• **Try it**
Give again, word for word, the lines below that run from the line with "left ankle: (200, 255)" through the line with "left hip: (210, 96)". Drop the pictures.

Pictured people or hands with joints:

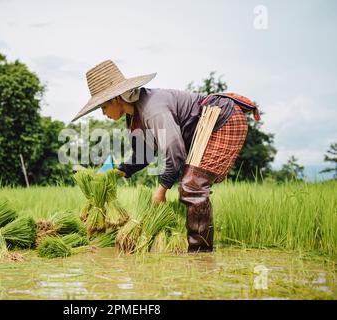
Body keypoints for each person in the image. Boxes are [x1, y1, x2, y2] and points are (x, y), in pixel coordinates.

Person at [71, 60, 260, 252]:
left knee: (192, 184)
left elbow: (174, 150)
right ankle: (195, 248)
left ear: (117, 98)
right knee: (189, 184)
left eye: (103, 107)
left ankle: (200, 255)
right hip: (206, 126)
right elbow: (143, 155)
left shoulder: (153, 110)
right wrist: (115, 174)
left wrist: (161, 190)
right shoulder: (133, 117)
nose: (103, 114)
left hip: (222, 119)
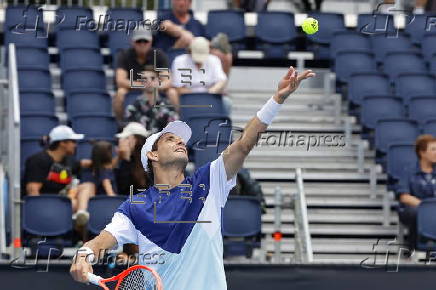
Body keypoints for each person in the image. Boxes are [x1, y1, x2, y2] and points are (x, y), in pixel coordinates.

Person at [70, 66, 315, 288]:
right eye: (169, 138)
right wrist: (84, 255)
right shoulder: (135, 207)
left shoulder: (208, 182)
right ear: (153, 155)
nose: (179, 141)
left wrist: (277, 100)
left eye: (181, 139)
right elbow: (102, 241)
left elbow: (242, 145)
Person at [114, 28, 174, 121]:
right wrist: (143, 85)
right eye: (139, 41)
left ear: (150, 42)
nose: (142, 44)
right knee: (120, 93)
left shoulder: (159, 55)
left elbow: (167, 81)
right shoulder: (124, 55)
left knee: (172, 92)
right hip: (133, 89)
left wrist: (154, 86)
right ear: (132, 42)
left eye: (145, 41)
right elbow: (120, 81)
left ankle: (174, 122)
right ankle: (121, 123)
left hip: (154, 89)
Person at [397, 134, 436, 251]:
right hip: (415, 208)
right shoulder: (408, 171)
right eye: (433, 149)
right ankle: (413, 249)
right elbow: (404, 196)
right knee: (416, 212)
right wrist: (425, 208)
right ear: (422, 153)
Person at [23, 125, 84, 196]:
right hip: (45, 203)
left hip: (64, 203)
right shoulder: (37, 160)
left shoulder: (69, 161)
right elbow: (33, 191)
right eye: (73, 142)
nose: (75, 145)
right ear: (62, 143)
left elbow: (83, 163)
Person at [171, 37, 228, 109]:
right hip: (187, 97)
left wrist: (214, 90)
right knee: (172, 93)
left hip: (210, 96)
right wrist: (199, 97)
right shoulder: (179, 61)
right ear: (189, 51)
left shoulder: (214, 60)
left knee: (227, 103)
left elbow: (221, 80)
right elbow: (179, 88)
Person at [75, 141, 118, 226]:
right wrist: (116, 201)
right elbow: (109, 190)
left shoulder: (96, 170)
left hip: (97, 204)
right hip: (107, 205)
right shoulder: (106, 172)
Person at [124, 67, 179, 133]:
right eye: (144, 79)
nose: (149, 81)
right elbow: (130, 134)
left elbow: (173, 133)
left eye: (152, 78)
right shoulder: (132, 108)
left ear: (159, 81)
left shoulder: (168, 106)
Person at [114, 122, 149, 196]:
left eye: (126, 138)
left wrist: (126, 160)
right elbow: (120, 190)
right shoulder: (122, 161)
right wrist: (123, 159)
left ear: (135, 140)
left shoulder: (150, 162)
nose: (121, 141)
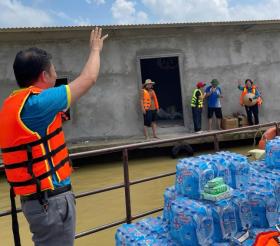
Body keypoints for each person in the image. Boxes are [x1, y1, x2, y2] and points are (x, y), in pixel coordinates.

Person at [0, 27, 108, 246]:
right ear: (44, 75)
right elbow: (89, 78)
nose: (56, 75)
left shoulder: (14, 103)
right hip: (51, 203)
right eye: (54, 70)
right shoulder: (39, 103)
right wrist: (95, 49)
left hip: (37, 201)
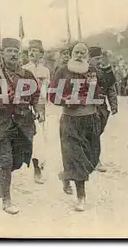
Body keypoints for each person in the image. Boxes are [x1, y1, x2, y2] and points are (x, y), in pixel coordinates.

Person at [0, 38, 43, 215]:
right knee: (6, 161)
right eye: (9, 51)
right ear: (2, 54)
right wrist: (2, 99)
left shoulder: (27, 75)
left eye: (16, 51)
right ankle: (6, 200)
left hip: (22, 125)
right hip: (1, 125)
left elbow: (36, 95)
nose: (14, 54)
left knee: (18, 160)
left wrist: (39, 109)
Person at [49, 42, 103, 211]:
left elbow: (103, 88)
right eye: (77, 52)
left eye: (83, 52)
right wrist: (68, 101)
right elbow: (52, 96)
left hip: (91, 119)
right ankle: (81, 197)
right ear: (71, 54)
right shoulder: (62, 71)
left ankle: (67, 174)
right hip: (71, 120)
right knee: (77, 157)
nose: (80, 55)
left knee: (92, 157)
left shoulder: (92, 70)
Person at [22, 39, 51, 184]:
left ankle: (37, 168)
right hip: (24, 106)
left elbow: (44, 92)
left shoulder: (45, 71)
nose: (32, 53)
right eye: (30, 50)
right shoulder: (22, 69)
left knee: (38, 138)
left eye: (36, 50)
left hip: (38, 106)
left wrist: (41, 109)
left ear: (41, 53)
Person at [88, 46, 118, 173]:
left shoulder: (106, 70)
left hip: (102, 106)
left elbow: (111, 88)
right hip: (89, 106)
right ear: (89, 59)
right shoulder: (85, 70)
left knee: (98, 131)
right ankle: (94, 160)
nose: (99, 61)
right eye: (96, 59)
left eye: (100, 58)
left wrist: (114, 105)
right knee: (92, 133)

--

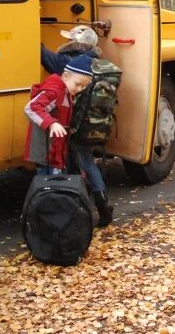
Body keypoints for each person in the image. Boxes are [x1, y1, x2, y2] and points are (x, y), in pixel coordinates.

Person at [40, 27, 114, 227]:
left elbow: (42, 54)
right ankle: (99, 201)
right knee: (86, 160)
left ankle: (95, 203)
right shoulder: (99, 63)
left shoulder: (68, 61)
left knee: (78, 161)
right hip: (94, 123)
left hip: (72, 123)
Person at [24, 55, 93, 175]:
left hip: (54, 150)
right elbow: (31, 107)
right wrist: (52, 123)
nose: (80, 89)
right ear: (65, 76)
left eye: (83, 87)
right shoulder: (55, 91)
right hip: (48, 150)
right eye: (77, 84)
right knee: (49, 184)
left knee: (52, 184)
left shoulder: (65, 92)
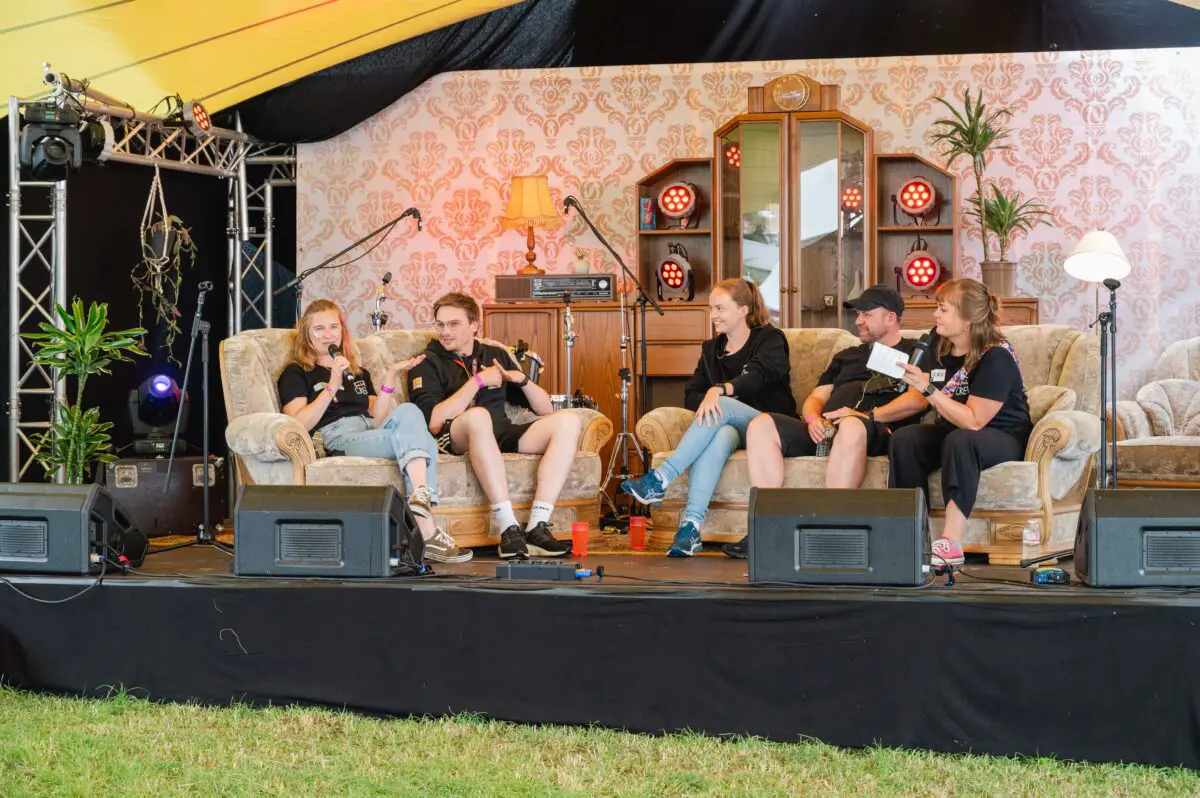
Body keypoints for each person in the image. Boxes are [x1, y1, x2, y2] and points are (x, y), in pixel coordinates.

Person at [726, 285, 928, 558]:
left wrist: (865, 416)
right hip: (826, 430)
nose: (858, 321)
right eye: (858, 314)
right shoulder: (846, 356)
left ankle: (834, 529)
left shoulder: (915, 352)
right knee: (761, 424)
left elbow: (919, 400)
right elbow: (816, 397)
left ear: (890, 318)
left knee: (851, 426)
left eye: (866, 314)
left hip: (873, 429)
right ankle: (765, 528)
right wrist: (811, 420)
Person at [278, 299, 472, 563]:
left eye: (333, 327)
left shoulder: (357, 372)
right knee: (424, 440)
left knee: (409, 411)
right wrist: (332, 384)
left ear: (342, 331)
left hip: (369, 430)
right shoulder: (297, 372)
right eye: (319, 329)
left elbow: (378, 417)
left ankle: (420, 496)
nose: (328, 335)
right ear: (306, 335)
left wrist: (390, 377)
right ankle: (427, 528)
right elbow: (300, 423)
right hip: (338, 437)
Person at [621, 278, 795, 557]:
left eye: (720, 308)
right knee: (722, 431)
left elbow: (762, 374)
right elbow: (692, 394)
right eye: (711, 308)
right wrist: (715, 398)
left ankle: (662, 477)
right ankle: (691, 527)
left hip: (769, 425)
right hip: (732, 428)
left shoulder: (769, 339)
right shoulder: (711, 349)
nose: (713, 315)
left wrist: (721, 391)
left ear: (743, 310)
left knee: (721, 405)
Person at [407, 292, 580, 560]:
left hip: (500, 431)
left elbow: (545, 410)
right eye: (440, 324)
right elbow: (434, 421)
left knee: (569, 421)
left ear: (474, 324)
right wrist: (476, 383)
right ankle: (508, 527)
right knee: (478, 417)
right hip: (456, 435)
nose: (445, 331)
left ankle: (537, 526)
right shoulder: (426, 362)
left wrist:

• **The answer**
left ankle: (200, 255)
right hip: (206, 126)
right elbow: (143, 155)
left shoulder: (153, 110)
right wrist: (115, 174)
left wrist: (161, 190)
right shoulder: (133, 117)
nose: (103, 114)
left hip: (222, 119)
Body keypoints for each person in the image. Boxes are [x1, y1, x2, y2] and points are (x, y), in pixel coordinates.

Person at [70, 66, 315, 288]:
right eye: (169, 138)
right wrist: (84, 255)
right shoulder: (135, 207)
left shoulder: (208, 182)
right ear: (153, 155)
nose: (179, 141)
left wrist: (277, 100)
left eye: (181, 139)
right elbow: (102, 241)
left elbow: (242, 145)
Person at [114, 28, 174, 121]:
right wrist: (143, 85)
right eye: (139, 41)
left ear: (150, 42)
nose: (142, 44)
right knee: (120, 93)
left shoulder: (159, 55)
left elbow: (167, 81)
right shoulder: (124, 55)
left knee: (172, 92)
right hip: (133, 89)
left wrist: (154, 86)
right ear: (132, 42)
left eye: (145, 41)
right elbow: (120, 81)
left ankle: (174, 122)
right ankle: (121, 123)
left hip: (154, 89)
Person at [397, 134, 436, 251]:
right hip: (415, 208)
right shoulder: (408, 171)
right eye: (433, 149)
right ankle: (413, 249)
right elbow: (404, 196)
right knee: (416, 212)
right wrist: (425, 208)
right ear: (422, 153)
Person at [23, 125, 84, 196]:
right hip: (45, 203)
left hip: (64, 203)
right shoulder: (37, 160)
left shoulder: (69, 161)
right elbow: (33, 191)
right eye: (73, 142)
nose: (75, 145)
right ear: (62, 143)
left elbow: (83, 163)
Person at [171, 37, 228, 109]:
right hip: (187, 97)
left wrist: (214, 90)
right knee: (172, 93)
left hip: (210, 96)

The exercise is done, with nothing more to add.